#### 指示
以下の行のうち、最初の行から「triste je me sacrifie.」を含む行まで（両端を含む）を、空行を除いて番号付きリストに直してください。

----- 資料 -----

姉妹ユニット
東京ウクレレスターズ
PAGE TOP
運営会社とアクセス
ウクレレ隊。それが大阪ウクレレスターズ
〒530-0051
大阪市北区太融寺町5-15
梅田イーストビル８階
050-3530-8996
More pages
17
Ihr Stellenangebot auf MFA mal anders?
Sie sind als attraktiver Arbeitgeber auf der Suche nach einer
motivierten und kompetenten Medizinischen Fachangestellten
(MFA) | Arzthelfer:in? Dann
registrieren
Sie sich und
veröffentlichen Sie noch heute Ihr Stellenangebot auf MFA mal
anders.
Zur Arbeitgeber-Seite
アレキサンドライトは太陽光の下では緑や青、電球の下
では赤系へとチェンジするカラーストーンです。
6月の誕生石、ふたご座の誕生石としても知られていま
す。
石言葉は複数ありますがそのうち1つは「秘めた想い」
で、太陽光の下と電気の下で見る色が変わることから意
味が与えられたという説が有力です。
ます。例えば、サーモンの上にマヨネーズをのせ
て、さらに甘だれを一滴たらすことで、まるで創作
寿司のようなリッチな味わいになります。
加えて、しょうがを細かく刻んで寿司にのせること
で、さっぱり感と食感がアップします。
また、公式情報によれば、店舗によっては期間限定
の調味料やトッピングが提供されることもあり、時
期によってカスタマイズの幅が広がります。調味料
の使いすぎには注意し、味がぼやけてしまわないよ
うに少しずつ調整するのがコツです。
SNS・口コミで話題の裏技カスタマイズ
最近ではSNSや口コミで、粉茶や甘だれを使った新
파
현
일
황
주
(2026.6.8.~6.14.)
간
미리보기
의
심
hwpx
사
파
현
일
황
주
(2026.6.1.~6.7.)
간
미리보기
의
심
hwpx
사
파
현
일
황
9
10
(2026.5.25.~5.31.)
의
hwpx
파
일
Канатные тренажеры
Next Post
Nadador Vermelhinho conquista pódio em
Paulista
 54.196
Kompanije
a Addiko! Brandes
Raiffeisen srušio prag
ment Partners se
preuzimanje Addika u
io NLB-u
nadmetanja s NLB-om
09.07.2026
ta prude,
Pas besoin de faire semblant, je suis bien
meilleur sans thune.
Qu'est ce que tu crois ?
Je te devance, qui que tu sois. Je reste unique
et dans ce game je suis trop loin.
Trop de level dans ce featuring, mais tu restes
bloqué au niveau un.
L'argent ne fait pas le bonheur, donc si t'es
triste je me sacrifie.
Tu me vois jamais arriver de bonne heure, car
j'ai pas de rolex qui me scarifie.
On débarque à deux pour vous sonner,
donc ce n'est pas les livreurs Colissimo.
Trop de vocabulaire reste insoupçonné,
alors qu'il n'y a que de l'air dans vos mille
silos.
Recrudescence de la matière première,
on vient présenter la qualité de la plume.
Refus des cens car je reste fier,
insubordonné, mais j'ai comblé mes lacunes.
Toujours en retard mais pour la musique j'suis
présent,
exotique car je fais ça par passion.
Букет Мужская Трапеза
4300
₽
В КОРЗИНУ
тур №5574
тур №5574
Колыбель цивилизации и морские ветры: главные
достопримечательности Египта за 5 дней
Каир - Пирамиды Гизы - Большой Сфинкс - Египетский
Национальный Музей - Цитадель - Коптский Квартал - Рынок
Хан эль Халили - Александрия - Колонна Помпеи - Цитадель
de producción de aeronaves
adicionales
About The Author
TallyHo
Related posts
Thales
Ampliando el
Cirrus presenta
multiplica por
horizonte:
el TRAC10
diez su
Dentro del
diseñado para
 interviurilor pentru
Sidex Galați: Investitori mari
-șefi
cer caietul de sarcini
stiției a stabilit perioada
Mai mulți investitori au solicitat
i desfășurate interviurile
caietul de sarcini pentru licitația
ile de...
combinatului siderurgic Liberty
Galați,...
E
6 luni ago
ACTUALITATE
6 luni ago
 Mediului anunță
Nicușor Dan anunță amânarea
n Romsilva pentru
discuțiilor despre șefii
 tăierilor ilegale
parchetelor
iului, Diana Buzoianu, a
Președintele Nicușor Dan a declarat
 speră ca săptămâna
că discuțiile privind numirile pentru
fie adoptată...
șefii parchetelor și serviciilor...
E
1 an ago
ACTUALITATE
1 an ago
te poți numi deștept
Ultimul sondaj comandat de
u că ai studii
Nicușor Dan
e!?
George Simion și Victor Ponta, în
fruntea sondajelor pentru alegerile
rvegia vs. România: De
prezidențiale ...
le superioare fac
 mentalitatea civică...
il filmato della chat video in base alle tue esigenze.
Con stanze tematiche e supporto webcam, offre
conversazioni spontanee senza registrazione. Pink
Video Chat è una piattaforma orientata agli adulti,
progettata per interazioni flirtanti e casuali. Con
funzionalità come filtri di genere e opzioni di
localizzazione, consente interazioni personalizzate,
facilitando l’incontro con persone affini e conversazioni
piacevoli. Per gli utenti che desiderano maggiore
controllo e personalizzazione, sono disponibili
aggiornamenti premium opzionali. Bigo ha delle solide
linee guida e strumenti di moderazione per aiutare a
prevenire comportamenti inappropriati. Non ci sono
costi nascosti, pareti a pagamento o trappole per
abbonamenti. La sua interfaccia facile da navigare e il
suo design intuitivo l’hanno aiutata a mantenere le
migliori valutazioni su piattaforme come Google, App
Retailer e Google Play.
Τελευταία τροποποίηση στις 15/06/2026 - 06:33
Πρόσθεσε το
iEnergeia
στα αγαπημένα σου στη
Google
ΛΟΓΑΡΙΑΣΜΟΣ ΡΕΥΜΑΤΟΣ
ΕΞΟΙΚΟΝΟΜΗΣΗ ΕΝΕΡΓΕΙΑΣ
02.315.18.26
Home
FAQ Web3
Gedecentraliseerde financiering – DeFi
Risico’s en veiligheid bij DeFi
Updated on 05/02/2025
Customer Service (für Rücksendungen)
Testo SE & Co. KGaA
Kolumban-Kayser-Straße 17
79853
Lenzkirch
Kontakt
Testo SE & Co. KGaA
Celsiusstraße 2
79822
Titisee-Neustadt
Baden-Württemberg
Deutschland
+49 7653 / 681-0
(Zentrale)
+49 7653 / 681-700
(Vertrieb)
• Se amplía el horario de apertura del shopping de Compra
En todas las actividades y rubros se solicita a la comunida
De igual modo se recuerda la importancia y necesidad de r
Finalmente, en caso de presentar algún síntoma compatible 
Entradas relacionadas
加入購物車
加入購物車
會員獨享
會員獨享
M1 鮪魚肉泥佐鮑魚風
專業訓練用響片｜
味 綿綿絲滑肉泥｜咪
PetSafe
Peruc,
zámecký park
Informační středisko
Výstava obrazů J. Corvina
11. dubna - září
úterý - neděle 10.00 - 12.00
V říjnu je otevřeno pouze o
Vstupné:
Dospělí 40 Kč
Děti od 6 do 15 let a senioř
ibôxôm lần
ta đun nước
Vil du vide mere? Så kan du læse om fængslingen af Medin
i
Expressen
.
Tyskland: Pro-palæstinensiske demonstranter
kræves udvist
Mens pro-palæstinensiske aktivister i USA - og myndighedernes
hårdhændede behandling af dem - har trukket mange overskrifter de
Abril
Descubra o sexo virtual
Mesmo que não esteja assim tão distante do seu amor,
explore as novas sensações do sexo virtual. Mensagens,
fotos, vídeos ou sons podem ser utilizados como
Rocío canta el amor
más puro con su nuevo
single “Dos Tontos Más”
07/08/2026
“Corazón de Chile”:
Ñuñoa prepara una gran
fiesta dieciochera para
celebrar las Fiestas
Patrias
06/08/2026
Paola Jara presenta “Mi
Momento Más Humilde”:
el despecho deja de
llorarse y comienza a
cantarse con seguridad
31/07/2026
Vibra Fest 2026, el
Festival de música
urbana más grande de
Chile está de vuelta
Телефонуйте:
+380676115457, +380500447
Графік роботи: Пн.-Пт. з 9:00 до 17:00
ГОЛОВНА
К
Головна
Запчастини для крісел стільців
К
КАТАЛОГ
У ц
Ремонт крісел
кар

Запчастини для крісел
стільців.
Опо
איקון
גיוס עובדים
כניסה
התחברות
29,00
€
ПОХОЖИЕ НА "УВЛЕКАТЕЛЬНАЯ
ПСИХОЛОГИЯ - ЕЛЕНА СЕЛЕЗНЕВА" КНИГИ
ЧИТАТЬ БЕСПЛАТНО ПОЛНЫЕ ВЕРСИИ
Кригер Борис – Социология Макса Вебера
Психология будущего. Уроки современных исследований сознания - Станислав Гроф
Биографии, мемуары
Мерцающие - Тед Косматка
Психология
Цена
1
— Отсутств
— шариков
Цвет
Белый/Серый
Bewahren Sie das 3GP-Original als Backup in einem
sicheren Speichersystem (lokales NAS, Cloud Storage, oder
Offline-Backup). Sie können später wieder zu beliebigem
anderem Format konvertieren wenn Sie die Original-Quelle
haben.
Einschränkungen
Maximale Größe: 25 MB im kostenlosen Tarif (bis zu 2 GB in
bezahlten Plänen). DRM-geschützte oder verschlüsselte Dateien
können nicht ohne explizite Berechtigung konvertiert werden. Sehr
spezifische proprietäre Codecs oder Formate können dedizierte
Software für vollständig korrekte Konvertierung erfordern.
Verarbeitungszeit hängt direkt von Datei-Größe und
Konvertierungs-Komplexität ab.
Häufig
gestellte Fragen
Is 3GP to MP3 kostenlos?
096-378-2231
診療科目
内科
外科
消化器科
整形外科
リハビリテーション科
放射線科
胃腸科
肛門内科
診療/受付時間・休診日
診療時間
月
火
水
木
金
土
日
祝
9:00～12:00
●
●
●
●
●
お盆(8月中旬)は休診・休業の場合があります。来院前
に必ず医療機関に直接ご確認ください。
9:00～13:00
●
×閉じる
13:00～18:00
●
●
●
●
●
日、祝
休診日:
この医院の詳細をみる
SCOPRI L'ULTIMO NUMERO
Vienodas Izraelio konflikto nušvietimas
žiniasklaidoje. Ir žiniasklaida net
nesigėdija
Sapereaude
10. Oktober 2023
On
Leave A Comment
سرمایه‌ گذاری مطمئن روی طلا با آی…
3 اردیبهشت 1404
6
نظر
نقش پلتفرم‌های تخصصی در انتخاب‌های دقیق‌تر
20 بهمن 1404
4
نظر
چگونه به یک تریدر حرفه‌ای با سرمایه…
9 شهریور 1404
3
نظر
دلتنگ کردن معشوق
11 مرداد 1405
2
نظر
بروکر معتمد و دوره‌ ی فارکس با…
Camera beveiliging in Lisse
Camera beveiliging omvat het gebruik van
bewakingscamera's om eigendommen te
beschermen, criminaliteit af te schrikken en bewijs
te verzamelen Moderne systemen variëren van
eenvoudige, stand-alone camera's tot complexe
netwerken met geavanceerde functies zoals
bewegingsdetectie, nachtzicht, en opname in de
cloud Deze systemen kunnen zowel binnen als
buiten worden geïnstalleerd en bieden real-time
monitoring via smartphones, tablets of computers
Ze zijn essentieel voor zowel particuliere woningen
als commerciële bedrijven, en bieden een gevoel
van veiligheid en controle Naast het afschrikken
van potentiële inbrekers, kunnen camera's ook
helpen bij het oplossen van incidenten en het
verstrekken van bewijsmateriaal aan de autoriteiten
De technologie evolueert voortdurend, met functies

-----

#### 回答
1. 姉妹ユニット
2. 東京ウクレレスターズ
3. PAGE TOP
4. 運営会社とアクセス
5. ウクレレ隊。それが大阪ウクレレスターズ
6. 〒530-0051
7. 大阪市北区太融寺町5-15
8. 梅田イーストビル８階
9. 050-3530-8996
10. More pages
11. 17
12. Ihr Stellenangebot auf MFA mal anders?
13. Sie sind als attraktiver Arbeitgeber auf der Suche nach einer
14. motivierten und kompetenten Medizinischen Fachangestellten
15. (MFA) | Arzthelfer:in? Dann
16. registrieren
17. Sie sich und
18. veröffentlichen Sie noch heute Ihr Stellenangebot auf MFA mal
19. anders.
20. Zur Arbeitgeber-Seite
21. アレキサンドライトは太陽光の下では緑や青、電球の下
22. では赤系へとチェンジするカラーストーンです。
23. 6月の誕生石、ふたご座の誕生石としても知られていま
24. す。
25. 石言葉は複数ありますがそのうち1つは「秘めた想い」
26. で、太陽光の下と電気の下で見る色が変わることから意
27. 味が与えられたという説が有力です。
28. ます。例えば、サーモンの上にマヨネーズをのせ
29. て、さらに甘だれを一滴たらすことで、まるで創作
30. 寿司のようなリッチな味わいになります。
31. 加えて、しょうがを細かく刻んで寿司にのせること
32. で、さっぱり感と食感がアップします。
33. また、公式情報によれば、店舗によっては期間限定
34. の調味料やトッピングが提供されることもあり、時
35. 期によってカスタマイズの幅が広がります。調味料
36. の使いすぎには注意し、味がぼやけてしまわないよ
37. うに少しずつ調整するのがコツです。
38. SNS・口コミで話題の裏技カスタマイズ
39. 最近ではSNSや口コミで、粉茶や甘だれを使った新
40. 파
41. 현
42. 일
43. 황
44. 주
45. (2026.6.8.~6.14.)
46. 간
47. 미리보기
48. 의
49. 심
50. hwpx
51. 사
52. 파
53. 현
54. 일
55. 황
56. 주
57. (2026.6.1.~6.7.)
58. 간
59. 미리보기
60. 의
61. 심
62. hwpx
63. 사
64. 파
65. 현
66. 일
67. 황
68. 9
69. 10
70. (2026.5.25.~5.31.)
71. 의
72. hwpx
73. 파
74. 일
75. Канатные тренажеры
76. Next Post
77. Nadador Vermelhinho conquista pódio em
78. Paulista
79.  54.196
80. Kompanije
81. a Addiko! Brandes
82. Raiffeisen srušio prag
83. ment Partners se
84. preuzimanje Addika u
85. io NLB-u
86. nadmetanja s NLB-om
87. 09.07.2026
88. ta prude,
89. Pas besoin de faire semblant, je suis bien
90. meilleur sans thune.
91. Qu'est ce que tu crois ?
92. Je te devance, qui que tu sois. Je reste unique
93. et dans ce game je suis trop loin.
94. Trop de level dans ce featuring, mais tu restes
95. bloqué au niveau un.
96. L'argent ne fait pas le bonheur, donc si t'es
97. triste je me sacrifie.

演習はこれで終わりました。